General Introduction
PengChengStarling (PengCheng Labs) is a multilingual Automatic Speech Recognition (ASR) tool capable of converting speech in different languages into corresponding text. Developed based on the icefall project, this toolkit provides a complete speech recognition process including data processing, model training, inference, fine-tuning, and deployment. pengChengStarling supports streaming speech recognition in eight languages, including Chinese, English, Russian, Vietnamese, Japanese, Thai, Indonesian, and Arabic. Its main application scenarios include voice assistants, translation tools, subtitle generation and voice search. The model size is 20% of Whisper-Large v3, and the inference speed is 7 times faster than Whisper-Large v3.

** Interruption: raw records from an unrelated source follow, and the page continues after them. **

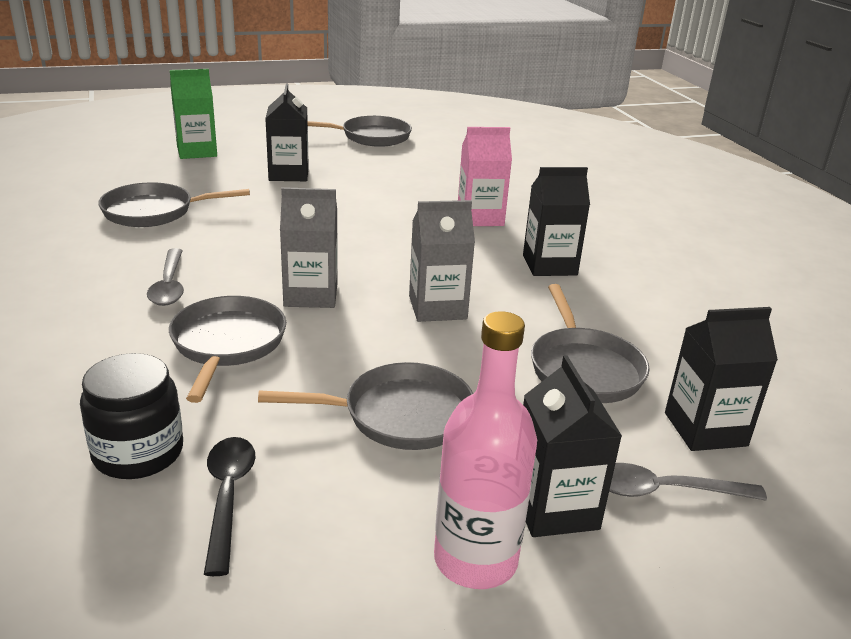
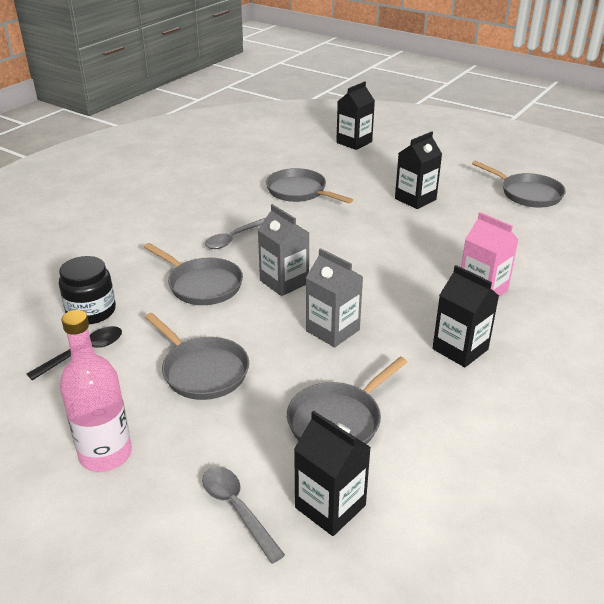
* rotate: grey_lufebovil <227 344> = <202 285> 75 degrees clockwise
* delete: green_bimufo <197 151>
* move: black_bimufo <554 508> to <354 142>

It is characterized by its ability to handle multilingual voice input within a unified framework, support for real-time speech recognition, recognition while speaking, and can be used for international conference recording to text, automatic generation of subtitles for multilingual videos, and cross-language customer service systems.
Function List
- Data Processing: Supports preprocessing of multiple datasets to generate the desired input format.
- Model training: provides flexible training configurations to support multilingual speech recognition tasks.
- Reasoning: efficient reasoning speed with support for streaming speech recognition.
- Fine-tuning: Supports the fine-tuning of models to fit specific task requirements.
- Deployment: provides models in PyTorch and ONNX formats for easy deployment.
Using Help
Installation process
- Cloning Project Warehouse:
git clone https://github.com/yangb05/PengChengStarling
cd PengChengStarling
- Install the dependencies:
pip install -r requirements.txt
export PYTHONPATH=/tmp/PengChengStarling:$PYTHONPATH
Data preparation
Before starting the training process, the raw data first needs to be preprocessed into the desired input format. Typically, this involves adapting thezipformer/prepare.py
hit the nail on the headmake_*_list
method to generate thedata.list
File. Upon completion, the script will generate the corresponding cuts and fbank features for each dataset, which will be used as input data for PengChengStarling.
model training
- Configure the training parameters: in the
config_train
directory to configure the parameters required for training. - Initiate training:
. /train.sh
inference
- Prepare inference data: preprocess the data into the desired format.
- Initiate reasoning:
. /eval.sh
trimming
- Prepare fine-tuned data: preprocesses the data into the desired format.
- Initiate fine-tuning:
. /train.sh --finetune
deployments
PengChengStarling provides models in two formats: PyTorch state dictionary and ONNX format. You can choose the appropriate format for deployment according to your needs.